Умирала мать далеко, в новом доме, который полжизни строила, пока работала на Севере, но пожить в нем так и не привелось. И он не успел приехать до ее последнего вздоха, но, я думаю, что она пожалела его, укрыла материнской любовью от этого животного страха смерти.
Прошло время, он читал ещё больше. На его столе появились Карамзин, Достоевский, Климов, учебники истории.
И тут все понеслось, как снежный ком. Каждый день он приходил на работу, до краев наполненный чувствами от осознания и обретения нового пути. Он чаще и чаще говорил о манипуляции умами людей через религию. Листал различные источники языческой литературы: боги солнца, огня, воды. Сила их ему казалась неисчерпаемой. В один из дней он снял крест, и вошел в крутой поворот своей жизни, как мотоциклист на скорости.
– Кто есть Бог, ты знаешь? – спрашивал меня, недоумевающую от таких бесед. – Или что такое для тебя Бог? Ты же даже не думала! Тобой манипулируют, управляют. Для церкви ты овца, а овцы должны быть в стаде. Вот и ходите отарами на поклон. Ты сама задумайся, а не смотри так на меня.
Я о таких вещах не задумывалась никогда, у меня все проще. Я верю и все. Но его моя слепая вера с каждым днём раздражала все больше и больше. Он читал мне выдержки из Климова, приводил доводы, что распятия Христа не было, и все это байки. Под конец он пошутил как-то очень зло: «Твой Бог перед распятием тапочки домашние снял и аккуратненько возле креста поставил».
Я ничего тогда ему не ответила, мне было очень страшно. Я понимала – это не безумие, это отречение от Отца. Куда страшнее, чем безумие.

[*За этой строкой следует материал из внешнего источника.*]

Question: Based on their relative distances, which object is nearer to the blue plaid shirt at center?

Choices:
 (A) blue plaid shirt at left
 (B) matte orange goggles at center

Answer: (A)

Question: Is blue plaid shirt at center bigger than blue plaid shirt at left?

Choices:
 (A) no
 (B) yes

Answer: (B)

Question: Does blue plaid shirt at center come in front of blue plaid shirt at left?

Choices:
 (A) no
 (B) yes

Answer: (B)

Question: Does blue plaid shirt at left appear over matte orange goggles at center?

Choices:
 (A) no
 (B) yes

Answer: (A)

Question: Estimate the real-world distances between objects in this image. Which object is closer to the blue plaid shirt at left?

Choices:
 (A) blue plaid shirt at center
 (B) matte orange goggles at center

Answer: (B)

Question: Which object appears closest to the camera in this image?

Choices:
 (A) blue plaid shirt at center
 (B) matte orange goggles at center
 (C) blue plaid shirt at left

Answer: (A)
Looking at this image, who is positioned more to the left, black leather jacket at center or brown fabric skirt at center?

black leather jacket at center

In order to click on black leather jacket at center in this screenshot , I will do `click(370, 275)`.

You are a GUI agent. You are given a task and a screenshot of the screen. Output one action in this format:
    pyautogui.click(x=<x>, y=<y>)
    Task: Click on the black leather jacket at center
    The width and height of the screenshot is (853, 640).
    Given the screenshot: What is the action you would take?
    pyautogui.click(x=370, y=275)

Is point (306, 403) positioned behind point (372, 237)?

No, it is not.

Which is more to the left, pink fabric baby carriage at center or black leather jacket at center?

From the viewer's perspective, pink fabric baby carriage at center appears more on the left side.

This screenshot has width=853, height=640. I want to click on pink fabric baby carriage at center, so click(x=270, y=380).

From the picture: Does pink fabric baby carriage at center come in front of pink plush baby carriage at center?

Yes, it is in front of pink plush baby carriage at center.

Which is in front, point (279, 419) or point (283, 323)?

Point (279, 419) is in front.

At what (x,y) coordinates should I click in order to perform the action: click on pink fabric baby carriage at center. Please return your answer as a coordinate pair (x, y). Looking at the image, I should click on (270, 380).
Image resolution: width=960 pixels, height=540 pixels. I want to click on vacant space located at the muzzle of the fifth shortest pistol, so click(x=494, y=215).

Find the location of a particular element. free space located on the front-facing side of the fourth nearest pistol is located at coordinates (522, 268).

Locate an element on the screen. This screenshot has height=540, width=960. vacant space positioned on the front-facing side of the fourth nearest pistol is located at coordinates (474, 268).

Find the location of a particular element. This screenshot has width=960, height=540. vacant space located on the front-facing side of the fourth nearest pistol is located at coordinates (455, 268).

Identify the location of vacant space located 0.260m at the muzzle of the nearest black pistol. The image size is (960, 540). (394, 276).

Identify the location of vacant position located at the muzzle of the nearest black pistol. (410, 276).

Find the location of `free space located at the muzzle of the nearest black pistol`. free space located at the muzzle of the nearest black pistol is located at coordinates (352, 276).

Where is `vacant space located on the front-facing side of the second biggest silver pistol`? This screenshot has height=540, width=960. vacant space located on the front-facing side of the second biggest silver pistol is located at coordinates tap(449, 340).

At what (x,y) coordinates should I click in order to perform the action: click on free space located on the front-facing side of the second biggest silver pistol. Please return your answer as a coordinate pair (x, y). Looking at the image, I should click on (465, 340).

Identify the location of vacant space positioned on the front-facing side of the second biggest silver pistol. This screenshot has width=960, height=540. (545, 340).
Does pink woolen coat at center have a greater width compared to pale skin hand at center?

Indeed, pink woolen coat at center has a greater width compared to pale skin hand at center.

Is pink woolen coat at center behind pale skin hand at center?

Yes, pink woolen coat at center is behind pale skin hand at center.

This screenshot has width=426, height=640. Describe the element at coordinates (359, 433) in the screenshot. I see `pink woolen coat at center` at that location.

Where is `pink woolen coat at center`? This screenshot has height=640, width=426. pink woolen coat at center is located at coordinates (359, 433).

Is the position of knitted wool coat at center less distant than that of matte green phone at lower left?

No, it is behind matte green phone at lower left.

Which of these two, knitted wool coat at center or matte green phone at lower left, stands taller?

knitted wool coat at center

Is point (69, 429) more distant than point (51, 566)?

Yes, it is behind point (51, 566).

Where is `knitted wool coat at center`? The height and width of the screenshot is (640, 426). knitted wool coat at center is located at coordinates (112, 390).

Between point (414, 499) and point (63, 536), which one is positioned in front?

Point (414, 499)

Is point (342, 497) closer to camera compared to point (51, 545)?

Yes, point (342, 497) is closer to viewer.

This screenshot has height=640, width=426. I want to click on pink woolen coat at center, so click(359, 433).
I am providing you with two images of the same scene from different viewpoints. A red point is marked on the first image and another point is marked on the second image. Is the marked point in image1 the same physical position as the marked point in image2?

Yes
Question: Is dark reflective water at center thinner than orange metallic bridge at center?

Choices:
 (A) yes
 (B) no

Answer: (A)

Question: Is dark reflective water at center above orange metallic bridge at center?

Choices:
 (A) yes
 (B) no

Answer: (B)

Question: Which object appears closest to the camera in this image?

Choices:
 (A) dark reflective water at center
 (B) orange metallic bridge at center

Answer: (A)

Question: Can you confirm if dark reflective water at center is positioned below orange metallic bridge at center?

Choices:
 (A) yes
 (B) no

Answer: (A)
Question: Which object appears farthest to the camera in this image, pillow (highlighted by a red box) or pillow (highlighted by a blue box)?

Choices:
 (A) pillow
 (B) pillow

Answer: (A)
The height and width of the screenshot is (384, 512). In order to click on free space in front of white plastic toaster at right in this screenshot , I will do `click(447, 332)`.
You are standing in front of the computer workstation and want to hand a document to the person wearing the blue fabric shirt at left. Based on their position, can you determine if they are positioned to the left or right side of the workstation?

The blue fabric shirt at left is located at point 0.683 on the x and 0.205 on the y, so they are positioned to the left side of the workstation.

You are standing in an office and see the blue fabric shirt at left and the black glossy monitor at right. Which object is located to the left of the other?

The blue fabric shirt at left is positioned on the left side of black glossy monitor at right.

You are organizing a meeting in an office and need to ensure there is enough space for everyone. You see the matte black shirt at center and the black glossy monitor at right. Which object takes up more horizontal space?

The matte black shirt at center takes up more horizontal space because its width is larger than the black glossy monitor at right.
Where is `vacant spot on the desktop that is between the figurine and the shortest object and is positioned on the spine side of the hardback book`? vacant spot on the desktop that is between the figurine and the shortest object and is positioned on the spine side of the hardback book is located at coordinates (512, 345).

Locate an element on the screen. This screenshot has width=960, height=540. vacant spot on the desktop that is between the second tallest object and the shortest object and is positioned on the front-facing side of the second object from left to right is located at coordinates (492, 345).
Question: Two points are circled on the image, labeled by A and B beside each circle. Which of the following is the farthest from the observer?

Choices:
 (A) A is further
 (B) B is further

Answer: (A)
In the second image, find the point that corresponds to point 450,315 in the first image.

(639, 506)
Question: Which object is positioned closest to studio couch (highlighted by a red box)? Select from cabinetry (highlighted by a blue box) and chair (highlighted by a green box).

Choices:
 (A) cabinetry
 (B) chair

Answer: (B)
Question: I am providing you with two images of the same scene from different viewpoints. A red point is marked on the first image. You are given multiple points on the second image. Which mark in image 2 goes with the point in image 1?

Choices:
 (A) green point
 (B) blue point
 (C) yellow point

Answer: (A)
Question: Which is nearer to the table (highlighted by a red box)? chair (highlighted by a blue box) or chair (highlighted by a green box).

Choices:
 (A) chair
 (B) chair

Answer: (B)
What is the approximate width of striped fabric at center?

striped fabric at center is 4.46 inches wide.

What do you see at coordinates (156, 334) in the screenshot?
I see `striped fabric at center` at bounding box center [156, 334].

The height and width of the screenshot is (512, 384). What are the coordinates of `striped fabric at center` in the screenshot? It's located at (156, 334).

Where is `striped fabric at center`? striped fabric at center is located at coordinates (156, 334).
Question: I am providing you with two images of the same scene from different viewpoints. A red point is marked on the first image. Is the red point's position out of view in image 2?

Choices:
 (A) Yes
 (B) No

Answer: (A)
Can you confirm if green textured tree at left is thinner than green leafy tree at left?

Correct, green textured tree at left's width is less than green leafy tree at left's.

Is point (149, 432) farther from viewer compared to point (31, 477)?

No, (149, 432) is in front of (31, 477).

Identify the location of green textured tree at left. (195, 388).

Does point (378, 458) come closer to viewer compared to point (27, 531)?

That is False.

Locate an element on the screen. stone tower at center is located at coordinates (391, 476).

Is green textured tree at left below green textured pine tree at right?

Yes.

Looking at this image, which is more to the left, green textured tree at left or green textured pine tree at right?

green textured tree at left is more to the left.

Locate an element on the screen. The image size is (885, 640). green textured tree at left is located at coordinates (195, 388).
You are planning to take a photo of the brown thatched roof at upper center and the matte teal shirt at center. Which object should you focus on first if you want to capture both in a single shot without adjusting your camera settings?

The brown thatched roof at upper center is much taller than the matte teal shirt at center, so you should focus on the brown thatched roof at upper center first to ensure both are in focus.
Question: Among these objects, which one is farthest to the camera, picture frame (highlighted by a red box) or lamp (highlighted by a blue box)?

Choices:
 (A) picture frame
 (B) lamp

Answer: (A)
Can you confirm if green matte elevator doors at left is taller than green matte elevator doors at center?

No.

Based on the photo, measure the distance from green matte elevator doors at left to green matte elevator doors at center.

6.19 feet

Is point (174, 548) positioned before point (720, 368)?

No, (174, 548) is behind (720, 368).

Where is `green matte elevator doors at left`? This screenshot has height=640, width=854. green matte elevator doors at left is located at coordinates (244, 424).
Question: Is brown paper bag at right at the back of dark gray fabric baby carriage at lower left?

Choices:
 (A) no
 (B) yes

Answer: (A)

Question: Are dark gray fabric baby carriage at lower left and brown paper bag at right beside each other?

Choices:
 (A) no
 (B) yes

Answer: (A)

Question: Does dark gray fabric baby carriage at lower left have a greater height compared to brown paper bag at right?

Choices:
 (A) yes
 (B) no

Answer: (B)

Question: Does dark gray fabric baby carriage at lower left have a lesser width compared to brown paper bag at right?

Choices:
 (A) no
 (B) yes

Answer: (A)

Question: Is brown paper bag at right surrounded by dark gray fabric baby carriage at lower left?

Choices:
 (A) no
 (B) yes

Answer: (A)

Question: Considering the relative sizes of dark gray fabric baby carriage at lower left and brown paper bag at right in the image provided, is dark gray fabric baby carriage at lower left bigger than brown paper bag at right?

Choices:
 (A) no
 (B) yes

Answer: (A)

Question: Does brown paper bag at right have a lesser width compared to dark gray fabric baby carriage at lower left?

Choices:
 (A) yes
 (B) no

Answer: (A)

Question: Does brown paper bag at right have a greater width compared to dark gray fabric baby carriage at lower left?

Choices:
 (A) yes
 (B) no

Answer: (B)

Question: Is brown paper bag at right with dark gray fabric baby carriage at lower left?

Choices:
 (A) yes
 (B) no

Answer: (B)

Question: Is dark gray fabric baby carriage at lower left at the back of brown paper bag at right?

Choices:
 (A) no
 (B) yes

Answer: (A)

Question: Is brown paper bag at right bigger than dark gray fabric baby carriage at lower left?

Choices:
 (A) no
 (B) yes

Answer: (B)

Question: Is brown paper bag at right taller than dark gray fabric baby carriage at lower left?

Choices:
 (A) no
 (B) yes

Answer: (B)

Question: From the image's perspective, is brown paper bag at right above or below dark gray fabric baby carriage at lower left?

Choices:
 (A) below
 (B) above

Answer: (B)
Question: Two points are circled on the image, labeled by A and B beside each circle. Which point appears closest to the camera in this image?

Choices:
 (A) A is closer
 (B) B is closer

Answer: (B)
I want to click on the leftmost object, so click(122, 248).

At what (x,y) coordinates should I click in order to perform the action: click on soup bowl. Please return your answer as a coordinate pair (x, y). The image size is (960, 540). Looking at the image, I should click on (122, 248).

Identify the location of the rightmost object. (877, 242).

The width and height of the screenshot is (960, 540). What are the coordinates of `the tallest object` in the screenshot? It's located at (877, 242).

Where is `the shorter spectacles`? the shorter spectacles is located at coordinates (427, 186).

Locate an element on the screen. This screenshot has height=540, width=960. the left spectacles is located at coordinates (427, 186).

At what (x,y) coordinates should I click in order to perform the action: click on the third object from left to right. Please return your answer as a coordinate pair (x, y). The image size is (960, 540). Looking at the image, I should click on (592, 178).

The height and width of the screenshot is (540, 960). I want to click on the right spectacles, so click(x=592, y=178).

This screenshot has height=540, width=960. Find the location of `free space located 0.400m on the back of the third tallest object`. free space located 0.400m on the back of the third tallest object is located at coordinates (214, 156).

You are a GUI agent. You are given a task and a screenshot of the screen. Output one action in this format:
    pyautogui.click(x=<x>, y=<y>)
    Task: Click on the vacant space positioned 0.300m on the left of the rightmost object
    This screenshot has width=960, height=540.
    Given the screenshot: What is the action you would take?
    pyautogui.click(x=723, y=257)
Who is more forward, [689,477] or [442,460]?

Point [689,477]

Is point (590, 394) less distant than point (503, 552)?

– Ты знаешь, в чем моя сила? – резко спросил меня он. Потом другой повторит эту фразу, не меняя порядок слов. – Моя сила во мне и моей женщине. Я стержень Мира, я Бог и Вселенная для себя и своей семьи, а не ваш Иисус Христос.
Я не знаю, что значит гордыня и богохульство, не причисляю себя к праведникам, но эта фраза выбила почву из-под моих ног. «Бунт Каина, бунт Хама, бунт сына против отца».
Прошло время, внутренний рост его продолжался с неистовой силой. Его непринятие Бога усиливалось.
А после случился срыв, запой и его уволили. Для меня это стало большим потрясением.
Однажды утром раздался стук, осипший голос шептал: «Арифовна, это я, впусти..!»
Месяц запоя отразился на его лице: длинная щетина, заострившийся нос. Его плечи поникли, он зашёл, ссутулившись, опрокинул стул у входа.